§ TUGAS TERTULIS A: Tampilkan setiap baris dari catatan di bawah yang memuat kata "otherStr".

________________________

Oleh : Ali Mobiliu
Pemerhati pendidikan
ESENSI peringatan Hari Pendidikan Nasional tanggal 2 Mei adalah mengenang, memaknai dan menghayati semangat perjuangan Ki Hajar Dewantara di era penjajahan Belanda yang begitu gigih memperjuangkan hak-hak pribumi untuk mengenyam pendidikan dengan mendirikan perguruan Taman Siswa pada tahun 1922 di Jokyakarta.
Namun dengan melihat realitas pendidikan di Gorontalo hari ini, terbersit keyakinan, betapa spirit perjuangan Ki Hajar Dewantara tidak lagi berbekas dalam benak pikiran dan sanubari para pengambil kebijakan di daerah ini.
Peringatan Hari Pendidikan Nasional, tidak lebih dari sekadar rutinitas tahunan yang lebih terasa nuansa seremonialnya dari pada menyentuh substansi hari pendidikan nasional itu sendiri.
Hari Pendidikan Nasional di Provinsi Gorontalo selama ini, seakan hanya menjelma menjadi panggung retorika yang terasa hambar tanpa makna dari para pengambil kebijakan.
Indikatornya dapat dilihat dari realitas kondisi dan potret pendidikan di bumi Serambi Madinah yang sungguh memprihatinkan, bahkan mengkhawatirkan bagi masa depan generasi Gorontalo.
Jangankan berbicara tentang peningkatan “kualitas pendidikan” dan penjabaran pendidikan relevansif berbasis potensi kawasan yang identik dengan pendidikan kejuruan atau keterampilan, dalam aspek peningkatan “akses pendidikan” saja, Provinsi Gorontalo masih menyimpan persoalan.
Dari data yang dirilis Biro Pusat Statistik (BPS) tahun 2024 misalnya, Provinsi Gorontalo masih masuk dalam 3 besar sebagai daerah dengan akses pendidikan setingkat SMA terendah di Indonesia.
Akses pendidikan setingkat SMA di Provinsi Gorontalo hingga tahun 2023 hanya berkisar 46,19 persen atau masuk rangking ke-3 setelah Nusa Tenggara Timur (NTT) yang berada di angka 43, 46 persen dan Provinsi Induk Papua sebesar 39,5 persen.
Bahkan untuk akses pendidikan setingkat SMA ini, Gorontalo kalah pamor dengan Provinsi Papua Barat yang sudah bertengger pada angka 59,99 persen.

________________________

§ TUGAS TERTULIS B: Menurut artikel tentang pendidikan di Gorontalo, berapa persen akses pendidikan setingkat SMA di Provinsi Gorontalo hingga tahun 2023?

§ BAHAN LATIHAN:
________________________

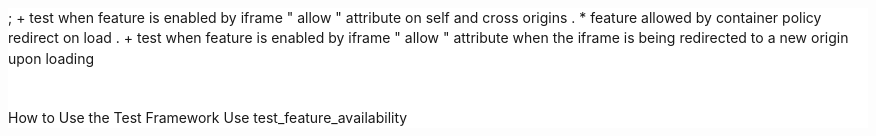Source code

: ;
+
test
when
feature
is
enabled
by
iframe
"
allow
"
attribute
on
self
and
cross
origins
.
*
feature
allowed
by
container
policy
redirect
on
load
.
+
test
when
feature
is
enabled
by
iframe
"
allow
"
attribute
when
the
iframe
is
being
redirected
to
a
new
origin
upon
loading
#
#
#
How
to
Use
the
Test
Framework
Use
test_feature_availability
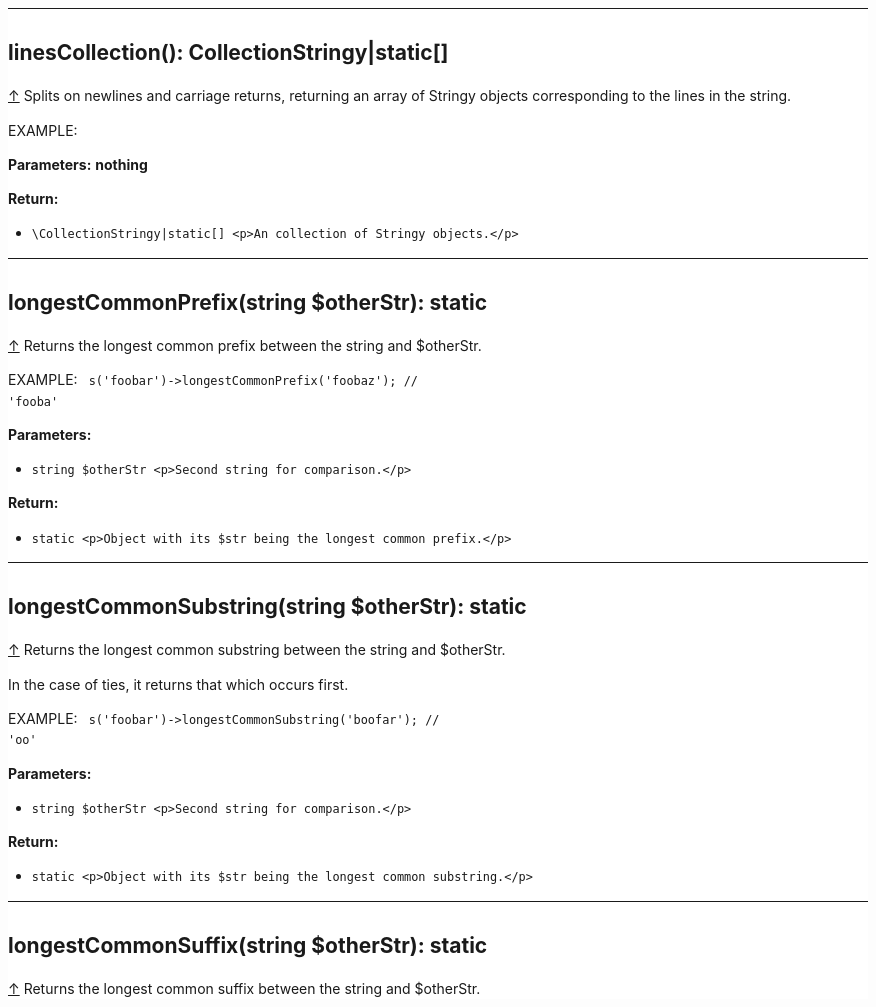 --------

## linesCollection(): CollectionStringy|static[]
<a href="#voku-php-readme-class-methods">↑</a>
Splits on newlines and carriage returns, returning an array of Stringy
objects corresponding to the lines in the string.

EXAMPLE: <code>
</code>

**Parameters:**
__nothing__

**Return:**
- `\CollectionStringy|static[] <p>An collection of Stringy objects.</p>`

--------

## longestCommonPrefix(string $otherStr): static
<a href="#voku-php-readme-class-methods">↑</a>
Returns the longest common prefix between the string and $otherStr.

EXAMPLE: <code>
s('foobar')->longestCommonPrefix('foobaz'); // 'fooba'
</code>

**Parameters:**
- `string $otherStr <p>Second string for comparison.</p>`

**Return:**
- `static <p>Object with its $str being the longest common prefix.</p>`

--------

## longestCommonSubstring(string $otherStr): static
<a href="#voku-php-readme-class-methods">↑</a>
Returns the longest common substring between the string and $otherStr.

In the case of ties, it returns that which occurs first.

EXAMPLE: <code>
s('foobar')->longestCommonSubstring('boofar'); // 'oo'
</code>

**Parameters:**
- `string $otherStr <p>Second string for comparison.</p>`

**Return:**
- `static <p>Object with its $str being the longest common substring.</p>`

--------

## longestCommonSuffix(string $otherStr): static
<a href="#voku-php-readme-class-methods">↑</a>
Returns the longest common suffix between the string and $otherStr.
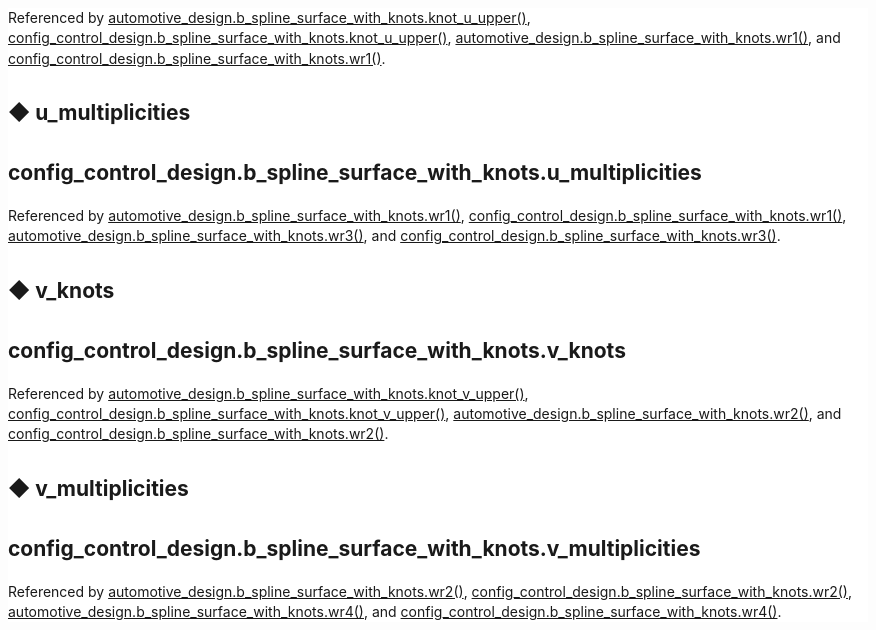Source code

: Referenced by
[automotive_design.b_spline_surface_with_knots.knot_u_upper()](../../d1/da5/classautomotive__design_1_1b__spline__surface__with__knots.html#a351f0efd00f0ca0bff060cf8708f2b24),
[config_control_design.b_spline_surface_with_knots.knot_u_upper()](../../d9/d81/classconfig__control__design_1_1b__spline__surface__with__knots.html#a6963b1bdf5d24a9bbbb06a7afce9ec36),
[automotive_design.b_spline_surface_with_knots.wr1()](../../d1/da5/classautomotive__design_1_1b__spline__surface__with__knots.html#a15d86ece1d5b9bfa36c043d34aa02bc3),
and
[config_control_design.b_spline_surface_with_knots.wr1()](../../d9/d81/classconfig__control__design_1_1b__spline__surface__with__knots.html#abe07d58f15c35095876483703b505fa9).

## ◆ u_multiplicities

config_control_design.b_spline_surface_with_knots.u_multiplicities  
---  
  
Referenced by
[automotive_design.b_spline_surface_with_knots.wr1()](../../d1/da5/classautomotive__design_1_1b__spline__surface__with__knots.html#a15d86ece1d5b9bfa36c043d34aa02bc3),
[config_control_design.b_spline_surface_with_knots.wr1()](../../d9/d81/classconfig__control__design_1_1b__spline__surface__with__knots.html#abe07d58f15c35095876483703b505fa9),
[automotive_design.b_spline_surface_with_knots.wr3()](../../d1/da5/classautomotive__design_1_1b__spline__surface__with__knots.html#a34ca6659d9478fe6a1bd7e28d585ec61),
and
[config_control_design.b_spline_surface_with_knots.wr3()](../../d9/d81/classconfig__control__design_1_1b__spline__surface__with__knots.html#a830880ed213abb03510b63e6214d7ff2).

## ◆ v_knots

config_control_design.b_spline_surface_with_knots.v_knots  
---  
  
Referenced by
[automotive_design.b_spline_surface_with_knots.knot_v_upper()](../../d1/da5/classautomotive__design_1_1b__spline__surface__with__knots.html#af3addcdf0bf6615456b04594cc9a9879),
[config_control_design.b_spline_surface_with_knots.knot_v_upper()](../../d9/d81/classconfig__control__design_1_1b__spline__surface__with__knots.html#ad4345e603fa1f11719cb6c26e3e32a81),
[automotive_design.b_spline_surface_with_knots.wr2()](../../d1/da5/classautomotive__design_1_1b__spline__surface__with__knots.html#a5d6a24b509ff6894b91ab3eb3bfbfabd),
and
[config_control_design.b_spline_surface_with_knots.wr2()](../../d9/d81/classconfig__control__design_1_1b__spline__surface__with__knots.html#a022093cfa401422e5bbb9f64a7aeff0d).

## ◆ v_multiplicities

config_control_design.b_spline_surface_with_knots.v_multiplicities  
---  
  
Referenced by
[automotive_design.b_spline_surface_with_knots.wr2()](../../d1/da5/classautomotive__design_1_1b__spline__surface__with__knots.html#a5d6a24b509ff6894b91ab3eb3bfbfabd),
[config_control_design.b_spline_surface_with_knots.wr2()](../../d9/d81/classconfig__control__design_1_1b__spline__surface__with__knots.html#a022093cfa401422e5bbb9f64a7aeff0d),
[automotive_design.b_spline_surface_with_knots.wr4()](../../d1/da5/classautomotive__design_1_1b__spline__surface__with__knots.html#a10d850c52cae862b176207514a0e525c),
and
[config_control_design.b_spline_surface_with_knots.wr4()](../../d9/d81/classconfig__control__design_1_1b__spline__surface__with__knots.html#ade94b146b69f033e72405c08cfb348c7).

________________________

§ KOTAK JAWABAN A:
## longestCommonPrefix(string $otherStr): static
Returns the longest common prefix between the string and $otherStr.
- `string $otherStr <p>Second string for comparison.</p>`
## longestCommonSubstring(string $otherStr): static
Returns the longest common substring between the string and $otherStr.
- `string $otherStr <p>Second string for comparison.</p>`
## longestCommonSuffix(string $otherStr): static
Returns the longest common suffix between the string and $otherStr.

§ KOTAK JAWABAN B: Hanya berkisar 46,19 persen.